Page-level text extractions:

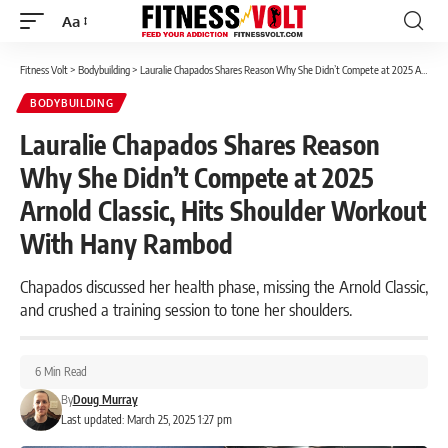
Aa
Font
Resizer
Fitness Volt
>
Bodybuilding
>
Lauralie Chapados Shares Reason Why She Didn’t Compete at 2025 Arnold Classic, Hits Shoulder Workout With Hany Rambod
BODYBUILDING
Lauralie Chapados Shares Reason
Why She Didn’t Compete at 2025
Arnold Classic, Hits Shoulder Workout
With Hany Rambod
Chapados discussed her health phase, missing the Arnold Classic,
and crushed a training session to tone her shoulders.
6 Min Read
By
Doug Murray
Last updated: March 25, 2025 1:27 pm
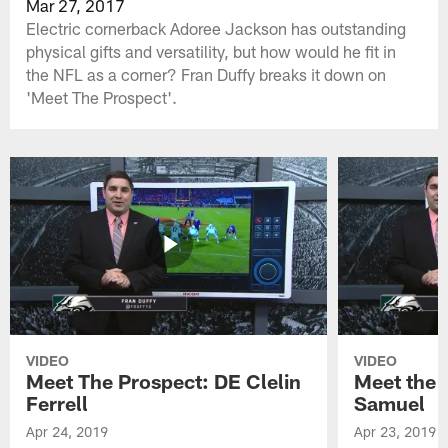
Mar 27, 2017
Electric cornerback Adoree Jackson has outstanding
physical gifts and versatility, but how would he fit in
the NFL as a corner? Fran Duffy breaks it down on
'Meet The Prospect'.
VIDEO
VIDEO
Meet The Prospect: DE Clelin
Meet the 
Ferrell
Samuel
Apr 24, 2019
Apr 23, 2019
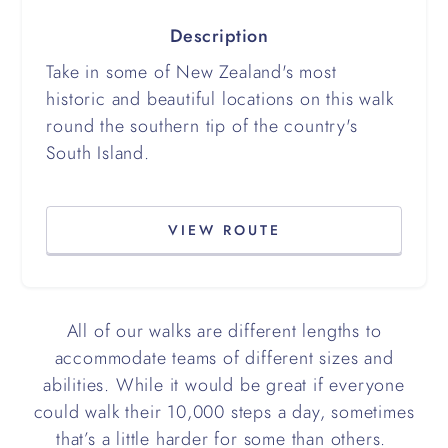
Description
Take in some of New Zealand's most
historic and beautiful locations on this walk
round the southern tip of the country's
South Island.
VIEW ROUTE
All of our walks are different lengths to
accommodate teams of different sizes and
abilities. While it would be great if everyone
could walk their 10,000 steps a day, sometimes
that’s a little harder for some than others.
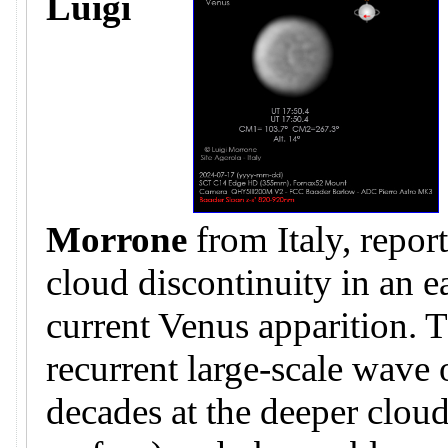
Luigi
Morrone
from Italy, repor
cloud discontinuity in an e
current Venus apparition. T
recurrent large-scale wave
decades at the deeper clo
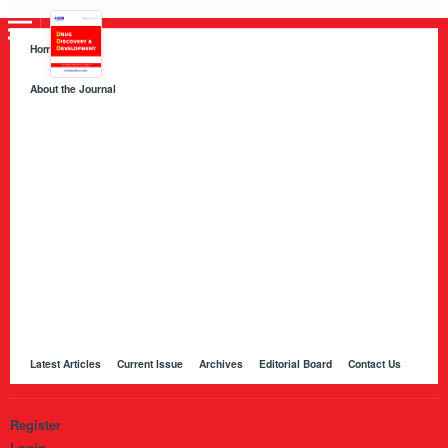
Home
About the Journal
About HKB Publications
Aim and Scope
Indexing
Author Guidelines
Peer Review Process and Evaluation Policy
Publication Ethics
Manuscript Editing and Language Services
Open Access Policy and Article Processing Charges (APC)
Online Manuscript Submission Portal
Other Journals Published by HKB
Latest Articles
Current Issue
Archives
Editorial Board
Contact Us
Register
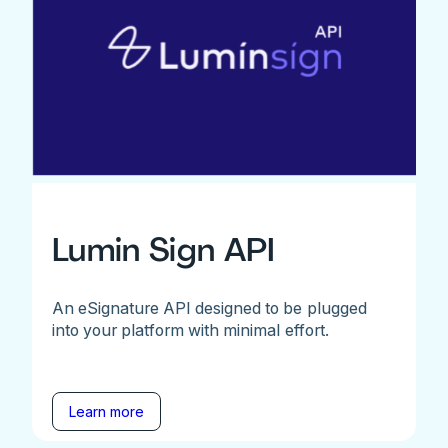
Lumin Sign API
An eSignature API designed to be plugged
into your platform with minimal effort.
Learn more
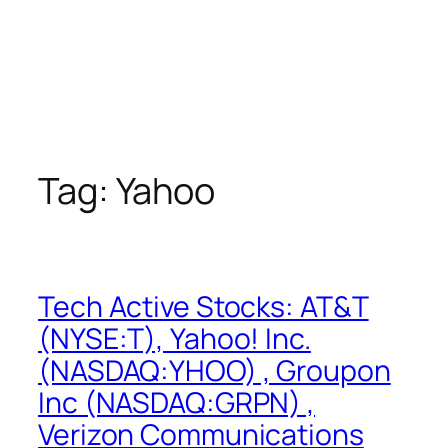
Tag:
Yahoo
Tech Active Stocks: AT&T
(NYSE:T), Yahoo! Inc.
(NASDAQ:YHOO) , Groupon
Inc (NASDAQ:GRPN) ,
Verizon Communications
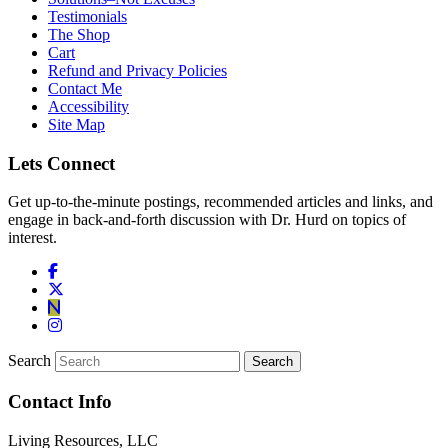
Testimonials
The Shop
Cart
Refund and Privacy Policies
Contact Me
Accessibility
Site Map
Lets Connect
Get up-to-the-minute postings, recommended articles and links, and
engage in back-and-forth discussion with Dr. Hurd on topics of
interest.
Search
Contact Info
Living Resources, LLC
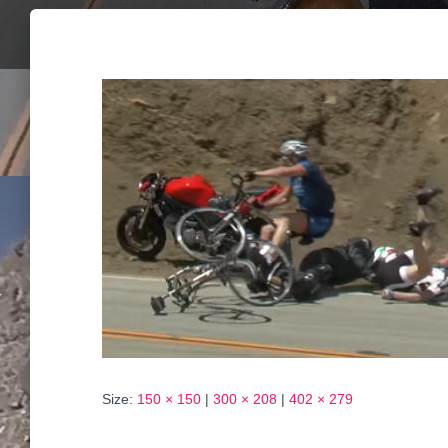
Size:
150 × 150
|
300 × 208
|
402 × 279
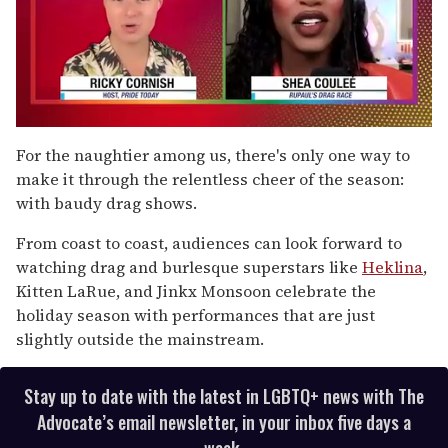
0
of
For the naughtier among us, there's only one way to
2
make it through the relentless cheer of the season:
minutes,
13
with baudy drag shows.
seconds
From coast to coast, audiences can look forward to
watching drag and burlesque superstars like
Heklina
,
Kitten LaRue, and Jinkx Monsoon celebrate the
holiday season with performances that are just
slightly outside the mainstream.
Stay up to date with the latest in LGBTQ+ news with The
Advocate’s email newsletter, in your inbox five days a
week.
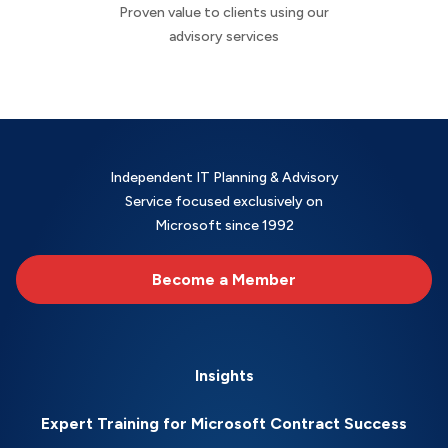
Proven value to clients using our
advisory services
Independent IT Planning & Advisory
Service focused exclusively on
Microsoft since 1992
Become a Member
Insights
Expert Training for Microsoft Contract Success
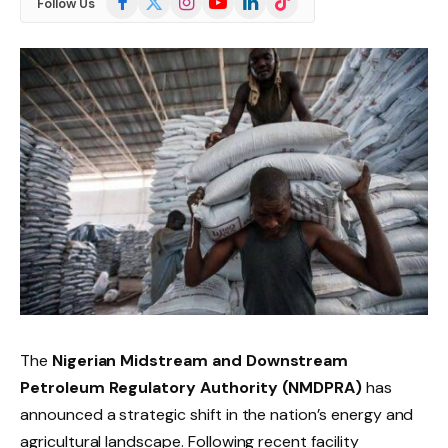
Follow Us
(Twitter)
The
Nigerian Midstream and Downstream
Petroleum Regulatory Authority (NMDPRA)
has
announced a strategic shift in the nation’s energy and
agricultural landscape. Following recent facility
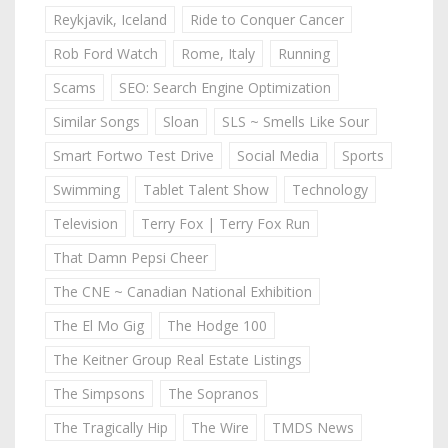
Reykjavik, Iceland
Ride to Conquer Cancer
Rob Ford Watch
Rome, Italy
Running
Scams
SEO: Search Engine Optimization
Similar Songs
Sloan
SLS ~ Smells Like Sour
Smart Fortwo Test Drive
Social Media
Sports
Swimming
Tablet Talent Show
Technology
Television
Terry Fox | Terry Fox Run
That Damn Pepsi Cheer
The CNE ~ Canadian National Exhibition
The El Mo Gig
The Hodge 100
The Keitner Group Real Estate Listings
The Simpsons
The Sopranos
The Tragically Hip
The Wire
TMDS News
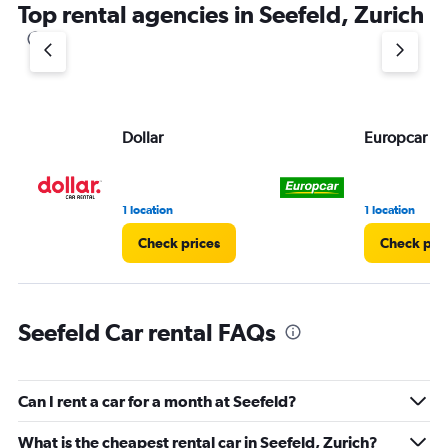
Top rental agencies in Seefeld, Zurich
Dollar
Europcar
1 location
1 location
Check prices
Check pri
Seefeld Car rental FAQs
Can I rent a car for a month at Seefeld?
What is the cheapest rental car in Seefeld, Zurich?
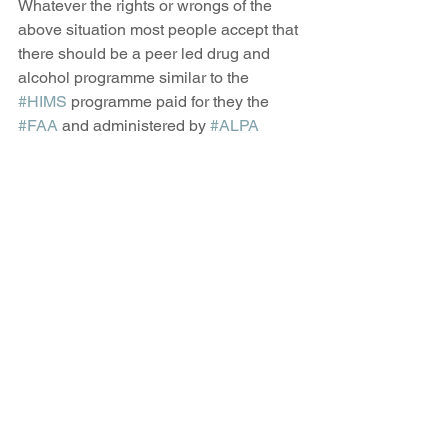
Whatever the rights or wrongs of the 
above situation most people accept that 
there should be a peer led drug and 
alcohol programme similar to the 
#HIMS
 programme paid for they the 
#FAA
 and administered by 
#ALPA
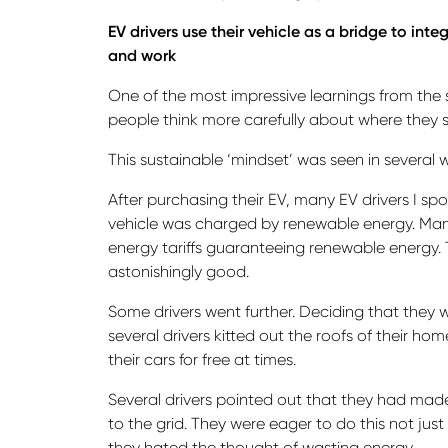
EV drivers use their vehicle as a bridge to in
and work
One of the most impressive learnings from th
people think more carefully about where they so
This sustainable ‘mindset’ was seen in several 
After purchasing their EV, many EV drivers I sp
vehicle was charged by renewable energy. Man
energy tariffs guaranteeing renewable energy. 
astonishingly good.
Some drivers went further. Deciding that they 
several drivers kitted out the roofs of their ho
their cars for free at times.
Several drivers pointed out that they had made
to the grid. They were eager to do this not j
they hated the thought of wasting energy.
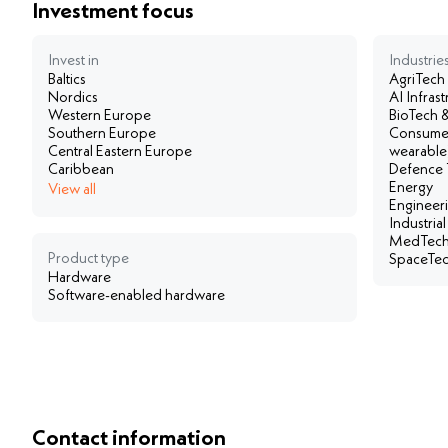
Investment focus
Invest in
Industries
Baltics
AgriTech
Nordics
AI Infra
Western Europe
BioTech &
Southern Europe
Consumer
Central Eastern Europe
wearable
Caribbean
Defence 
Energy
View all
Engineer
Industria
MedTech
Product type
SpaceTech
Hardware
Software-enabled hardware
Contact information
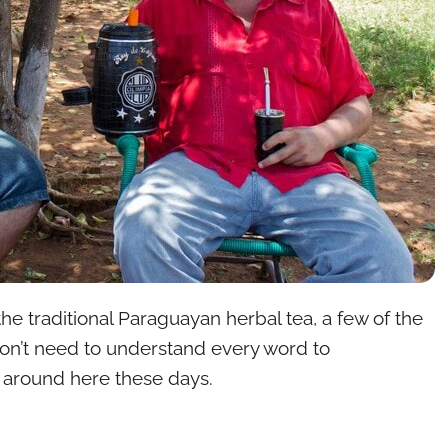
 the traditional Paraguayan herbal tea, a few of the
 don’t need to understand every word to
t around here these days.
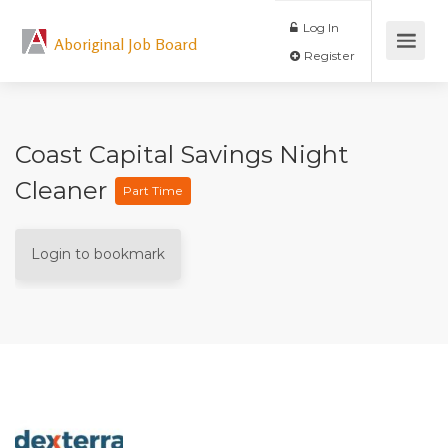
Log In
Aboriginal Job Board
Register
Coast Capital Savings Night
Cleaner
Part Time
Login to bookmark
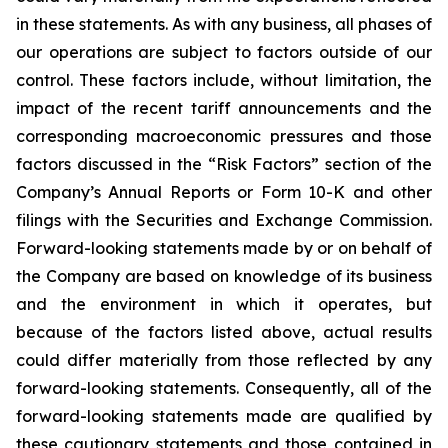
in these statements. As with any business, all phases of
our operations are subject to factors outside of our
control. These factors include, without limitation, the
impact of the recent tariff announcements and the
corresponding macroeconomic pressures and those
factors discussed in the “Risk Factors” section of the
Company’s Annual Reports or Form 10-K and other
filings with the Securities and Exchange Commission.
Forward-looking statements made by or on behalf of
the Company are based on knowledge of its business
and the environment in which it operates, but
because of the factors listed above, actual results
could differ materially from those reflected by any
forward-looking statements. Consequently, all of the
forward-looking statements made are qualified by
these cautionary statements and those contained in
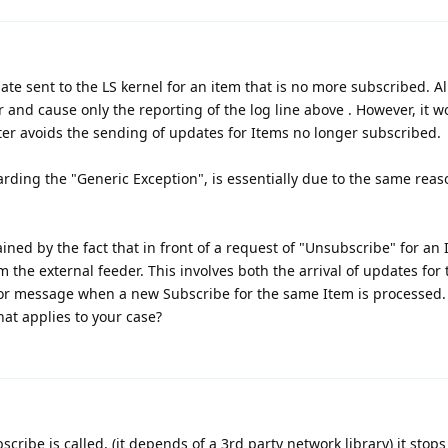
 sent to the LS kernel for an item that is no more subscribed. Al
 and cause only the reporting of the log line above . However, it w
pter avoids the sending of updates for Items no longer subscribed.
ding the "Generic Exception", is essentially due to the same reas
ined by the fact that in front of a request of "Unsubscribe" for an
 the external feeder. This involves both the arrival of updates for 
ror message when a new Subscribe for the same Item is processed.
hat applies to your case?
ribe is called, (it depends of a 3rd party network library) it stops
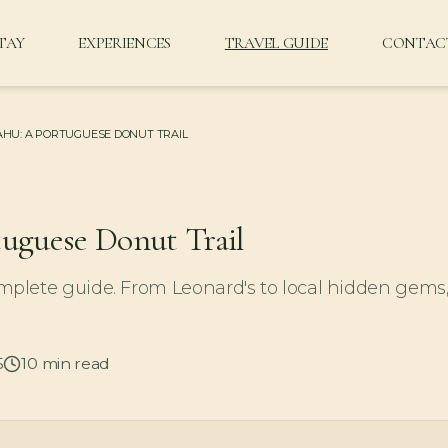
TAY
EXPERIENCES
TRAVEL GUIDE
CONTAC
HU: A PORTUGUESE DONUT TRAIL
tuguese Donut Trail
plete guide. From Leonard's to local hidden gems
5
10
min read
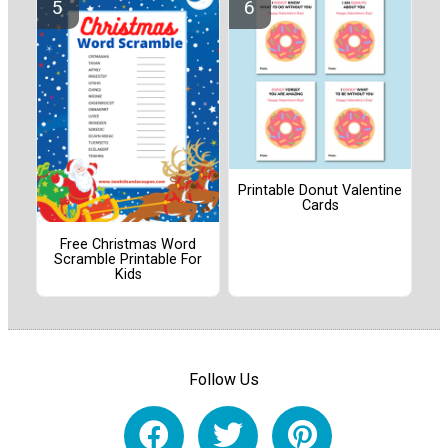
Printable Donut Valentine
Cards
Free Christmas Word
Scramble Printable For
Kids
Follow Us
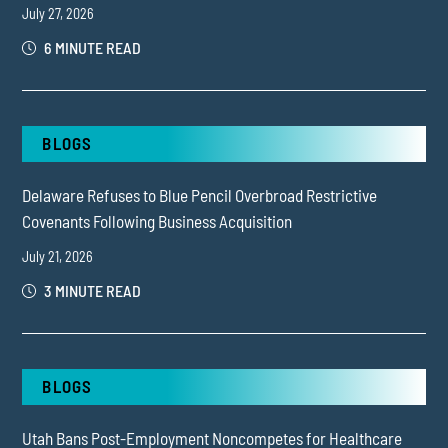
July 27, 2026
6 MINUTE READ
BLOGS
Delaware Refuses to Blue Pencil Overbroad Restrictive
Covenants Following Business Acquisition
July 21, 2026
3 MINUTE READ
BLOGS
Utah Bans Post-Employment Noncompetes for Healthcare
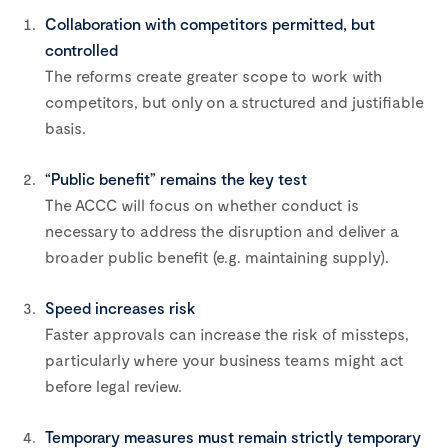
Collaboration with competitors permitted, but
controlled
The reforms create greater scope to work with
competitors, but only on a structured and justifiable
basis.
“Public benefit” remains the key test
The ACCC will focus on whether conduct is
necessary to address the disruption and deliver a
broader public benefit (e.g. maintaining supply).
Speed increases risk
Faster approvals can increase the risk of missteps,
particularly where your business teams might act
before legal review.
Temporary measures must remain strictly temporary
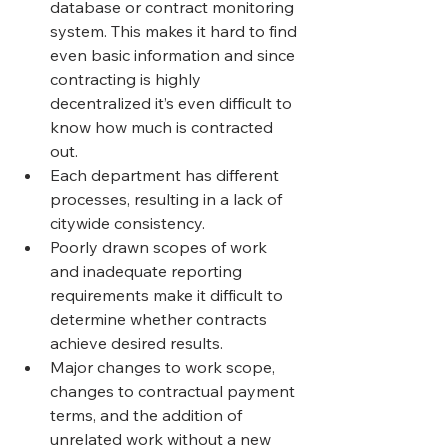
database or contract monitoring 
system. This makes it hard to find 
even basic information and since 
contracting is highly 
decentralized it’s even difficult to 
know how much is contracted 
out.
Each department has different 
processes, resulting in a lack of 
citywide consistency.
Poorly drawn scopes of work 
and inadequate reporting 
requirements make it difficult to 
determine whether contracts 
achieve desired results.
Major changes to work scope, 
changes to contractual payment 
terms, and the addition of 
unrelated work without a new 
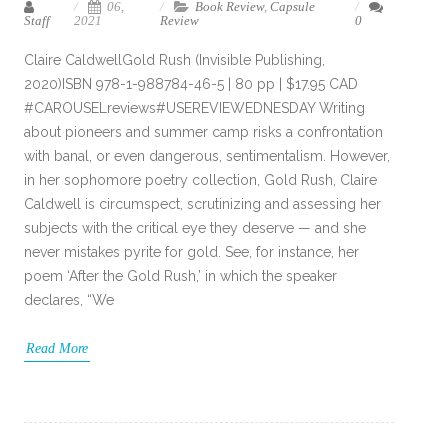
06,
Book Review
,
Capsule
Staff
2021
Review
0
Claire CaldwellGold Rush (Invisible Publishing,
2020)ISBN 978-1-988784-46-5 | 80 pp | $17.95 CAD
#CAROUSELreviews#USEREVIEWEDNESDAY Writing
about pioneers and summer camp risks a confrontation
with banal, or even dangerous, sentimentalism. However,
in her sophomore poetry collection, Gold Rush, Claire
Caldwell is circumspect, scrutinizing and assessing her
subjects with the critical eye they deserve — and she
never mistakes pyrite for gold. See, for instance, her
poem ‘After the Gold Rush,’ in which the speaker
declares, “We
Read More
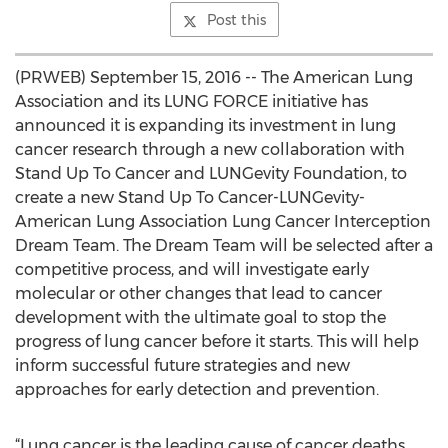
Post this
(PRWEB) September 15, 2016 -- The American Lung
Association and its LUNG FORCE initiative has
announced it is expanding its investment in lung
cancer research through a new collaboration with
Stand Up To Cancer and LUNGevity Foundation, to
create a new Stand Up To Cancer-LUNGevity-
American Lung Association Lung Cancer Interception
Dream Team. The Dream Team will be selected after a
competitive process, and will investigate early
molecular or other changes that lead to cancer
development with the ultimate goal to stop the
progress of lung cancer before it starts. This will help
inform successful future strategies and new
approaches for early detection and prevention.
“Lung cancer is the leading cause of cancer deaths,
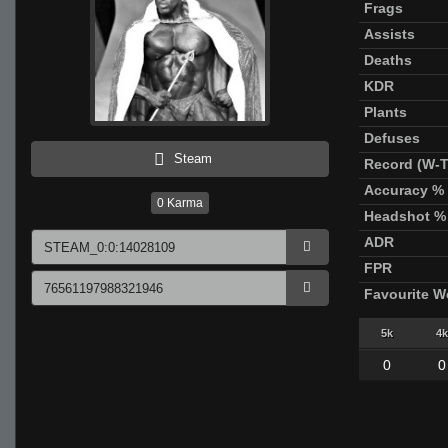
Frags
Assists
Deaths
KDR
Plants
Defuses
Steam
Record (W-T
Accuracy %
0
Karma
Headshot %
ADR
FPR
Favourite 
5k
4k
0
0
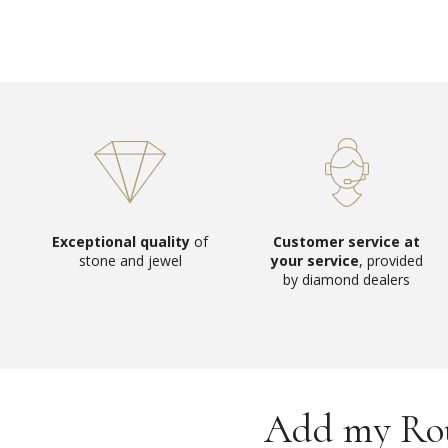
Exceptional quality
of
Customer service at
stone and jewel
your service
, provided
by diamond dealers
Add my Roun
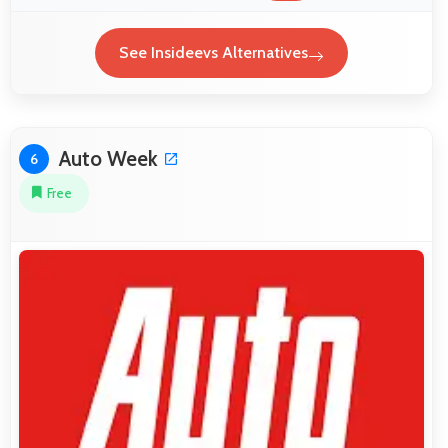
See Insideevs Alternatives
Auto Week
6
Free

= DIRECTIVE =
Starting at the line above that contains "Stay up to date", transcribe every line exactly through the line that contains "Some drivers went", including that last one, and skip the pictures.

= OUTPUT FOR THIS TASK =
Stay up to date with the latest in LGBTQ+ news with The
Advocate’s email newsletter, in your inbox five days a
week.
Proven value to clients using our
advisory services
Independent IT Planning & Advisory
Service focused exclusively on
Microsoft since 1992
Become a Member
Insights
Expert Training for Microsoft Contract Success
Follow Us
(Twitter)
The
Nigerian Midstream and Downstream
Petroleum Regulatory Authority (NMDPRA)
has
announced a strategic shift in the nation’s energy and
agricultural landscape. Following recent facility
Reykjavik, Iceland
Ride to Conquer Cancer
Rob Ford Watch
Rome, Italy
Running
Scams
SEO: Search Engine Optimization
Similar Songs
Sloan
SLS ~ Smells Like Sour
Smart Fortwo Test Drive
Social Media
Sports
Swimming
Tablet Talent Show
Technology
Television
Terry Fox | Terry Fox Run
That Damn Pepsi Cheer
The CNE ~ Canadian National Exhibition
The El Mo Gig
The Hodge 100
The Keitner Group Real Estate Listings
The Simpsons
The Sopranos
The Tragically Hip
The Wire
TMDS News
Top rental agencies in Seefeld, Zurich
Dollar
Europcar
1 location
1 location
Check prices
Check pri
Seefeld Car rental FAQs
Can I rent a car for a month at Seefeld?
What is the cheapest rental car in Seefeld, Zurich?
Whatever the rights or wrongs of the 
above situation most people accept that 
there should be a peer led drug and 
alcohol programme similar to the 
#HIMS
 programme paid for they the 
#FAA
 and administered by 
#ALPA
EV drivers use their vehicle as a bridge to in
and work
One of the most impressive learnings from th
people think more carefully about where they so
This sustainable ‘mindset’ was seen in several 
After purchasing their EV, many EV drivers I sp
vehicle was charged by renewable energy. Man
energy tariffs guaranteeing renewable energy. 
astonishingly good.
Some drivers went further. Deciding that they 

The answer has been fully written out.